Pistenregeln spielerisch lernen

Bei den FIS-Regeln handelt es sich um Verhaltensregeln, die für SkifahrerInnen und SnowboarderInnen Gültigkeit haben. Sie sind in etwa mit einer Straßenverkehrsordnung vergleichbar und haben die Aufgabe uns zu schützen. Das heißt, im Falle eines Unfalles wird auch geprüft, ob die beteiligten WintersportlerInnen die FIS-Regeln eingehalten haben.
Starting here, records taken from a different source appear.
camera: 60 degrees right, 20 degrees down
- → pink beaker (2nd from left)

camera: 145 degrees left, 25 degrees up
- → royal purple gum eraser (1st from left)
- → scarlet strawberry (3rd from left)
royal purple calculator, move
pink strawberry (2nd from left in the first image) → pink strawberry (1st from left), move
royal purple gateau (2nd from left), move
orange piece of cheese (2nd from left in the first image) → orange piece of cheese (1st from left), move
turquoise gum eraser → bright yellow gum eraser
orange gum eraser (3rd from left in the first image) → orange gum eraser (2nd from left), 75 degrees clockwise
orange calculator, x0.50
In jedem Fall aber lautet der oberste Grundsatz schlicht und einfach „Rücksicht“. Die FIS-Regeln finden Sie auf unserer Webseite www.sicheresvorarlberg.at.

Abseits der Piste - Kurse für Jugendliche 

Frisch verschneit Hänge locken viele WintersportlerInnen abseits der Pisten, natürlich auch Jugendliche. Deshalb hat Sicheres Vorarlberg in Kooperation mit dem VSV ein kostenloses Angebot für gute SkifahrerInnen zwischen 13 und 18 Jahren geschaffen: Sicher abseits der Piste Kurse.

In Theorie und Praxis zeigen euch erfahrene ReferentInnen die wichtigsten Verhaltensregeln beim Skifahren abseits der Piste. Informationen gibt es auch zur Lawinenkunde, zur Notfallausrüstung und zum richtigen Vorgehen beim Notfall Lawine.

Mehr Informationen zu den kostenlosen Kursen und zur Anmeldung gibt es unter www.sicheresvorarlberg.at.

Mach dich sichtbar 

Nichts ist gefährlicher, als ungesehen am Verkehrsgeschehen teilzunehmen. Das Risiko, bei Dunkelheit in einen Unfall verwickelt zu werden, ist nämlich um ein Dreifaches höher als bei Tag. Sehen und gesehen werden sollte deshalb die Devise lauten. Neben Reflektorbändern an den Beinen kann auch jeder mitgeführte Gegenstand mit reflektierenden Materialien, zB. Sticker, ausgestattet werden – so können Taschen, Stöcke, Rollatoren aber auch Kinderwagen zum Lebensretter werden!

Sichtbarkeit reduziert das Risiko 

Nichts ist gefährlicher, als ungesehen am Verkehrsgeschehen teilzunehmen. Das Risiko, bei Dunkelheit in einen Unfall verwickelt zu werden ist nämlich um ein Dreifaches höher als bei Tag. Sehen und gesehen werden sollte deshalb die Devise lauten. Nicht nur für Kinder sondern auch für Erwachsene gilt der Grundsatz: reflektierende Materialien im Idealfall an den Beinen getragen, sind die kleinen Lebensretter. Reflektoren sind im guten Fachhandel, beim ÖAMTC und in vielen Gemeindeämtern erhältlich.